Aim of the task –
Copy out exactly the lines from the start of the data to the line containing "wall art: present [42,26,117,99]". Include both.
----
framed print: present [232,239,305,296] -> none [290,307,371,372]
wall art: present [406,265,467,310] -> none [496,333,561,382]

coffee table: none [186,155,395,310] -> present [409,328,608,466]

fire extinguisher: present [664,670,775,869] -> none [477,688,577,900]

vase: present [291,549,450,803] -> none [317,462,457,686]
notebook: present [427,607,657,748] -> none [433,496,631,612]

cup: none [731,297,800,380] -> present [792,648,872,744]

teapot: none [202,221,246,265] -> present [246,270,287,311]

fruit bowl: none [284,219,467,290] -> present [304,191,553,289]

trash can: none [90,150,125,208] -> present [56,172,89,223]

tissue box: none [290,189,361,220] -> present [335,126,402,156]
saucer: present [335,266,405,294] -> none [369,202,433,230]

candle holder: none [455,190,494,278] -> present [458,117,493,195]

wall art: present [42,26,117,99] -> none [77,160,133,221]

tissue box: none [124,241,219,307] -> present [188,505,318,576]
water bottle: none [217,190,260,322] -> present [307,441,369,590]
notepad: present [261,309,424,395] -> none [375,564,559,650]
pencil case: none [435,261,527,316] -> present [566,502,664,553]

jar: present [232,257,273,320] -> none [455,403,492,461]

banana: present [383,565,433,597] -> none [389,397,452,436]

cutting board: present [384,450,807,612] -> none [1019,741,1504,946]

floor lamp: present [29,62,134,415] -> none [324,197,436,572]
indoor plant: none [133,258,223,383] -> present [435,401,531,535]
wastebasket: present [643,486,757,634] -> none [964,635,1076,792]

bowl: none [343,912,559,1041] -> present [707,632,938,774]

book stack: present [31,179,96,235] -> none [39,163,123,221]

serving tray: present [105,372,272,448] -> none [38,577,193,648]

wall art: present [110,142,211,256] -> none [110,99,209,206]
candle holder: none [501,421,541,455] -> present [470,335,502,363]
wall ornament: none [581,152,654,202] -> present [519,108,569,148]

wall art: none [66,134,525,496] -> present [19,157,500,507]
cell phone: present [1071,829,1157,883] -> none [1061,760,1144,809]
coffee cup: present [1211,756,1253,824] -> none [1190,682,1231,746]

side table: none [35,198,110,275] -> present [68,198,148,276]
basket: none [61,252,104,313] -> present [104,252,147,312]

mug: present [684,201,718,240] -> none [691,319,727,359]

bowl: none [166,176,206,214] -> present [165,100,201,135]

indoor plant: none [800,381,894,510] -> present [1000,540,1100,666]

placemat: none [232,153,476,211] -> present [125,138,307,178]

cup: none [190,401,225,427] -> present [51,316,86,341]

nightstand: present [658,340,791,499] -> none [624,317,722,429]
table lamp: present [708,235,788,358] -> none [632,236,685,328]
----
Exercise answer –
framed print: present [232,239,305,296] -> none [290,307,371,372]
wall art: present [406,265,467,310] -> none [496,333,561,382]

coffee table: none [186,155,395,310] -> present [409,328,608,466]

fire extinguisher: present [664,670,775,869] -> none [477,688,577,900]

vase: present [291,549,450,803] -> none [317,462,457,686]
notebook: present [427,607,657,748] -> none [433,496,631,612]

cup: none [731,297,800,380] -> present [792,648,872,744]

teapot: none [202,221,246,265] -> present [246,270,287,311]

fruit bowl: none [284,219,467,290] -> present [304,191,553,289]

trash can: none [90,150,125,208] -> present [56,172,89,223]

tissue box: none [290,189,361,220] -> present [335,126,402,156]
saucer: present [335,266,405,294] -> none [369,202,433,230]

candle holder: none [455,190,494,278] -> present [458,117,493,195]

wall art: present [42,26,117,99] -> none [77,160,133,221]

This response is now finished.